= EXCERPTED RECORDS =
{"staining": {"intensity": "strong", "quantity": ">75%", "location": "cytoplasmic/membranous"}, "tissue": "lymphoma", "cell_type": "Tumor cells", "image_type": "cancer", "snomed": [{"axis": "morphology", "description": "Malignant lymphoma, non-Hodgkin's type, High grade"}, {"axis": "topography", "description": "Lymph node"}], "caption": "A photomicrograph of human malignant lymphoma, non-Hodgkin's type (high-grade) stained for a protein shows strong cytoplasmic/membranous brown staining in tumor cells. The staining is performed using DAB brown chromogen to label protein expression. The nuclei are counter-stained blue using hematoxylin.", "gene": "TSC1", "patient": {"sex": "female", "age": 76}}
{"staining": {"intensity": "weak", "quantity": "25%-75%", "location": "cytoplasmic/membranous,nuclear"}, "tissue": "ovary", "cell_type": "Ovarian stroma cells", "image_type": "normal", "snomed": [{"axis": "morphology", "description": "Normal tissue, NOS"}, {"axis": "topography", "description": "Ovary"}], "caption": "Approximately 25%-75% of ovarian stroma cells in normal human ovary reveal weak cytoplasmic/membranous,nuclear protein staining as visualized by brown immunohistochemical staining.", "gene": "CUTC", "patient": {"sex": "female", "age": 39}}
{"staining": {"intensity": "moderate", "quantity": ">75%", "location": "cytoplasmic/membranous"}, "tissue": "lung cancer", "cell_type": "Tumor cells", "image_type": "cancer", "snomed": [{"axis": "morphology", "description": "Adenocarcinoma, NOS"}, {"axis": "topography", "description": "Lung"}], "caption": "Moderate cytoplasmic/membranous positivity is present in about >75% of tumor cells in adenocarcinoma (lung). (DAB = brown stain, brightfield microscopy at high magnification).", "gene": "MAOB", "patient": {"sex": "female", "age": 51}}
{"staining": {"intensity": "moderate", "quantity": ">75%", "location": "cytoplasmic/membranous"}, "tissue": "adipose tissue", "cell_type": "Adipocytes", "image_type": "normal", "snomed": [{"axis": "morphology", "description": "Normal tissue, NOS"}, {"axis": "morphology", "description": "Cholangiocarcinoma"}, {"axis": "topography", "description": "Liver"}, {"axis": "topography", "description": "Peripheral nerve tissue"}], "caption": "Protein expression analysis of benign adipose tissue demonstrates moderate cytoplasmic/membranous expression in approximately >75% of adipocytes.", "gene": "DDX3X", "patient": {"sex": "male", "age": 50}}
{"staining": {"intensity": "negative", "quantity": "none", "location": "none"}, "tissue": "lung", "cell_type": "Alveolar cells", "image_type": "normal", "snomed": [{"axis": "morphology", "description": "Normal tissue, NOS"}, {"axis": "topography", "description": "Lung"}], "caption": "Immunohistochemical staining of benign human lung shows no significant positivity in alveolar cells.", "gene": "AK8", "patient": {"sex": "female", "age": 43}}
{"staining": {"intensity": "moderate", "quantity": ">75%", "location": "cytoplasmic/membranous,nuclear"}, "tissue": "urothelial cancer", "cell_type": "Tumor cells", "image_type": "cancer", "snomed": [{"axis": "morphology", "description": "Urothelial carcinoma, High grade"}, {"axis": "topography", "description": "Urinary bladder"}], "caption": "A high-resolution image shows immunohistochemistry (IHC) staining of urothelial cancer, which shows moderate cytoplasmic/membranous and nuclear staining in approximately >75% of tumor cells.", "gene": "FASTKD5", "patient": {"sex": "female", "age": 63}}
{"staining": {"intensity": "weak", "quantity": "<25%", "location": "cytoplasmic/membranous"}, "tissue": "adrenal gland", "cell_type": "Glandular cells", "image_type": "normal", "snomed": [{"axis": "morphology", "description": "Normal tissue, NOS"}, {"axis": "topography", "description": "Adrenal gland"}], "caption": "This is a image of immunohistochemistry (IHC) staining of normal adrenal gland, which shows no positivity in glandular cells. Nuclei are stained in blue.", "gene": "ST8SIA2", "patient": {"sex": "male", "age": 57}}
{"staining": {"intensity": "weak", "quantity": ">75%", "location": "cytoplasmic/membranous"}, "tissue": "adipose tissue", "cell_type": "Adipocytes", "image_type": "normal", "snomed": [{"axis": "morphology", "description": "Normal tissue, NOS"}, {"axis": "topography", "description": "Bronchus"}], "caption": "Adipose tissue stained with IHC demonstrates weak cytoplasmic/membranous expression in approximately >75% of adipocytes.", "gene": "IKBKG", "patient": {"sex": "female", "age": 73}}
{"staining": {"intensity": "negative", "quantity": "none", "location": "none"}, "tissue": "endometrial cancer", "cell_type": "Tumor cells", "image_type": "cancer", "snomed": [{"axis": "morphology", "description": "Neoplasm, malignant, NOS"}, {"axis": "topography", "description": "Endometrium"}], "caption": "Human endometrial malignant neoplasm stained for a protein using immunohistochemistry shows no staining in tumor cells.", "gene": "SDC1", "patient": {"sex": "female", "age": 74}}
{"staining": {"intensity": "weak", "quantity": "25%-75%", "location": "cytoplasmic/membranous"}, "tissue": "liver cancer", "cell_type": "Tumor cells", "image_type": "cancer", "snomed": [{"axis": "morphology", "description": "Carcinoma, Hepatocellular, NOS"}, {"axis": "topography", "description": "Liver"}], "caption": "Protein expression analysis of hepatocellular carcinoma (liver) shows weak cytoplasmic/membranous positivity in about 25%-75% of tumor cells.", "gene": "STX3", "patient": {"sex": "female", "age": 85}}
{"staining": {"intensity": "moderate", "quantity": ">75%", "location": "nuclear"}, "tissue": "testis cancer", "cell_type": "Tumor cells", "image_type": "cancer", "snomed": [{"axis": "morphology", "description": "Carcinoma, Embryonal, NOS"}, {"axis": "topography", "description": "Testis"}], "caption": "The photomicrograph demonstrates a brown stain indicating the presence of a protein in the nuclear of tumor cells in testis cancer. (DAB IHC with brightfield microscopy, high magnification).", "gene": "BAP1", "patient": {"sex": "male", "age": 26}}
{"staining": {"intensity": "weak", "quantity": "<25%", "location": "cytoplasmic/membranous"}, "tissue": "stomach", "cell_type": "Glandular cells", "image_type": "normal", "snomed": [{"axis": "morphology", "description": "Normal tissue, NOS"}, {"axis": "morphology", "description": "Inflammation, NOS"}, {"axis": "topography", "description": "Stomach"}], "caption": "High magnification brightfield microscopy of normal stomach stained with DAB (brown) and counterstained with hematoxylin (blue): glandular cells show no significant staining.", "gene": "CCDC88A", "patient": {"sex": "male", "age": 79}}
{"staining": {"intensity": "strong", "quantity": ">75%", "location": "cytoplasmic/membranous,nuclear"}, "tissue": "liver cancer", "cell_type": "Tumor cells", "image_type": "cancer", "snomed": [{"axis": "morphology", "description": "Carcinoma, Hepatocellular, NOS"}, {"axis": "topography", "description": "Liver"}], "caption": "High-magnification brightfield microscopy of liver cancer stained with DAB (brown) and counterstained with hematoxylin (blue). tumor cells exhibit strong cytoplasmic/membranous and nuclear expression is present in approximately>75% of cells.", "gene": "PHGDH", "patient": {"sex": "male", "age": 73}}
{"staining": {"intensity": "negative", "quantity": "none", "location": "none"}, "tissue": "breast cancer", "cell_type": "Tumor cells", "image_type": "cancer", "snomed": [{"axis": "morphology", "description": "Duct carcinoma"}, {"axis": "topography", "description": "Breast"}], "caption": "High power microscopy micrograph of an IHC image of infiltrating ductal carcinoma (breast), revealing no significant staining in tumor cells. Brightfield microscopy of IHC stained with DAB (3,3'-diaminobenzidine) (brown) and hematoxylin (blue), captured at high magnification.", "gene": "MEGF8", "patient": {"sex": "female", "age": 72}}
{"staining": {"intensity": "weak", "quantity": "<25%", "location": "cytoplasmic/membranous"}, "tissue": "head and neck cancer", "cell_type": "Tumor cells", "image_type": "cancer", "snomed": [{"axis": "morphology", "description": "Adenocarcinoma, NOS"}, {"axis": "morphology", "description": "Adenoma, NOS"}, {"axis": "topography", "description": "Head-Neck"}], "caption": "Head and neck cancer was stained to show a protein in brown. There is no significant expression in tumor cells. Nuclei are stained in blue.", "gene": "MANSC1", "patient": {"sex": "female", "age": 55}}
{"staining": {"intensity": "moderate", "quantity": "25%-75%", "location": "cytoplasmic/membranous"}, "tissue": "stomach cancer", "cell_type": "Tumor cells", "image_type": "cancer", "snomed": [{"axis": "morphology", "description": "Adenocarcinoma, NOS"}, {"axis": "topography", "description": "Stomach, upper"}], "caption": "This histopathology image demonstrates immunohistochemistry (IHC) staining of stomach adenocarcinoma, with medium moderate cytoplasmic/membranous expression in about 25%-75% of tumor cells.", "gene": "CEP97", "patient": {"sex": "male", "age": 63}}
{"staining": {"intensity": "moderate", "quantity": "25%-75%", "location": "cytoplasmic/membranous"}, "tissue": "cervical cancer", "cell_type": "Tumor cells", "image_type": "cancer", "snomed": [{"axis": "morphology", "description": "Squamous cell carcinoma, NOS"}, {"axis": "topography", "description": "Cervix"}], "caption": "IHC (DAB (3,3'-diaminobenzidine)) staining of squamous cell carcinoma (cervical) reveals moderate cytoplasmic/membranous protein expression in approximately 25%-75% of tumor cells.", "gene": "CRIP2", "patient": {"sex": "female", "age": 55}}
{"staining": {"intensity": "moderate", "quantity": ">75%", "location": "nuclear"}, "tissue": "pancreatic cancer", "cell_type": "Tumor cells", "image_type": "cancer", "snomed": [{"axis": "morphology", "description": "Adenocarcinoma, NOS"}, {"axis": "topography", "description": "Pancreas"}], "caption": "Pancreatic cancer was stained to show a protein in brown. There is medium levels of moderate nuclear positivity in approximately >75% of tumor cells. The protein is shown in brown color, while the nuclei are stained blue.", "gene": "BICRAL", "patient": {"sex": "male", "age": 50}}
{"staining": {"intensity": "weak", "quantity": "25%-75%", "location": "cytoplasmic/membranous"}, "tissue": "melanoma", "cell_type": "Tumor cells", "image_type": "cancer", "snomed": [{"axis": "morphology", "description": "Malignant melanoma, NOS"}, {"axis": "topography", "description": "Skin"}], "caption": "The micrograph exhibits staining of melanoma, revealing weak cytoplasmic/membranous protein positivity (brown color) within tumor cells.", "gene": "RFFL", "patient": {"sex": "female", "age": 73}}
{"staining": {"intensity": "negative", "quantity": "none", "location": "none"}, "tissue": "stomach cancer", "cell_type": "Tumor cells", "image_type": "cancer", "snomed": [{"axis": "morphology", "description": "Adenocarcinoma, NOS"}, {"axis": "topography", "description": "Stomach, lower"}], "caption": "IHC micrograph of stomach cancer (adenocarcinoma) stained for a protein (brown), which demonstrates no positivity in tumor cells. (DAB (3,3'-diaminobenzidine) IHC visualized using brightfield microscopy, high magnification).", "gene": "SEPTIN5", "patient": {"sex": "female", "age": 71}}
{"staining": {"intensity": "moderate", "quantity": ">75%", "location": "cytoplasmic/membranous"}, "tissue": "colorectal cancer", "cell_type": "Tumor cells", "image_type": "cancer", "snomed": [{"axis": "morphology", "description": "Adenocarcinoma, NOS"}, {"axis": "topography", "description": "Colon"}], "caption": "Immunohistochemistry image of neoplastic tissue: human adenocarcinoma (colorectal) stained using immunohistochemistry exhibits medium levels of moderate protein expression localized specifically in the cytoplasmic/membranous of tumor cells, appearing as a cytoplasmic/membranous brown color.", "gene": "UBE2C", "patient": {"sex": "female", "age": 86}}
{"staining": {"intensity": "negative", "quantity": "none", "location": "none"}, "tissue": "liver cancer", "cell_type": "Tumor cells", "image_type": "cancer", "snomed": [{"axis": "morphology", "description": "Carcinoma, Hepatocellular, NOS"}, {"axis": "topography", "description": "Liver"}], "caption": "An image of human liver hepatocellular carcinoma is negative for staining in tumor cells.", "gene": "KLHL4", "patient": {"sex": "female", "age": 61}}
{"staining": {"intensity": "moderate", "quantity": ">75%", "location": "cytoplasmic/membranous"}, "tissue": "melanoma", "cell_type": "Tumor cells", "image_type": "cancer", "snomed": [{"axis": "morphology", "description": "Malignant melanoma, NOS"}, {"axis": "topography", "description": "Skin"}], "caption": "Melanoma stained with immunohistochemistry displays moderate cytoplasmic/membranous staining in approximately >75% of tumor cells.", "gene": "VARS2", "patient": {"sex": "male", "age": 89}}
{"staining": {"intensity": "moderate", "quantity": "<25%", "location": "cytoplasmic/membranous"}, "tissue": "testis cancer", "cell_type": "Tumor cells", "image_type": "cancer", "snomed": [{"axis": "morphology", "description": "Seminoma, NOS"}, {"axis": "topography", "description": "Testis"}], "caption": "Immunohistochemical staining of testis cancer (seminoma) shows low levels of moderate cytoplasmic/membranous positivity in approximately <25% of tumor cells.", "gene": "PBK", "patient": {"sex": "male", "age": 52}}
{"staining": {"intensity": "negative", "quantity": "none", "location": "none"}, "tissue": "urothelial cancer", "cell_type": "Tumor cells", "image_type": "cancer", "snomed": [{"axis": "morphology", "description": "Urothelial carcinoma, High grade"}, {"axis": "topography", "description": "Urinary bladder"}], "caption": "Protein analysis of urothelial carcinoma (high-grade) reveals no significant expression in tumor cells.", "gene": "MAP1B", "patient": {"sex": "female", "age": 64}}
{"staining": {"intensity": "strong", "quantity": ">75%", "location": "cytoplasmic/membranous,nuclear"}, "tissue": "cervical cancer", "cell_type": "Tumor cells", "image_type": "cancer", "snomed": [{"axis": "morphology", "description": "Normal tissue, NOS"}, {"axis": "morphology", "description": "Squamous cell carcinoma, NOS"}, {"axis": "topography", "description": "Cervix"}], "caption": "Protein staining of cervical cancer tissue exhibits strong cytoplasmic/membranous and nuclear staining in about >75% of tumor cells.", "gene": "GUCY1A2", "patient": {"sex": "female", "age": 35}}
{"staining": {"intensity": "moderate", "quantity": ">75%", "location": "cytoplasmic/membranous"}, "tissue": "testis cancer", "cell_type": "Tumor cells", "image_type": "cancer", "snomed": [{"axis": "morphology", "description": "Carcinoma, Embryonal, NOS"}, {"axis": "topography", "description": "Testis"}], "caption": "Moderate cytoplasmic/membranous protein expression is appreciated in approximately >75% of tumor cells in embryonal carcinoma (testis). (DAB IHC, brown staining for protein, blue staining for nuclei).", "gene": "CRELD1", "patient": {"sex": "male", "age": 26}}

= TASK DIRECTIONS =
In the data above, which lines lie between the line with "analysis of urothelial" and the line with "staining of cervical", inclusive? Print those lines exactly and nothing else.

= EXERCISE RESULT =
{"staining": {"intensity": "negative", "quantity": "none", "location": "none"}, "tissue": "urothelial cancer", "cell_type": "Tumor cells", "image_type": "cancer", "snomed": [{"axis": "morphology", "description": "Urothelial carcinoma, High grade"}, {"axis": "topography", "description": "Urinary bladder"}], "caption": "Protein analysis of urothelial carcinoma (high-grade) reveals no significant expression in tumor cells.", "gene": "MAP1B", "patient": {"sex": "female", "age": 64}}
{"staining": {"intensity": "strong", "quantity": ">75%", "location": "cytoplasmic/membranous,nuclear"}, "tissue": "cervical cancer", "cell_type": "Tumor cells", "image_type": "cancer", "snomed": [{"axis": "morphology", "description": "Normal tissue, NOS"}, {"axis": "morphology", "description": "Squamous cell carcinoma, NOS"}, {"axis": "topography", "description": "Cervix"}], "caption": "Protein staining of cervical cancer tissue exhibits strong cytoplasmic/membranous and nuclear staining in about >75% of tumor cells.", "gene": "GUCY1A2", "patient": {"sex": "female", "age": 35}}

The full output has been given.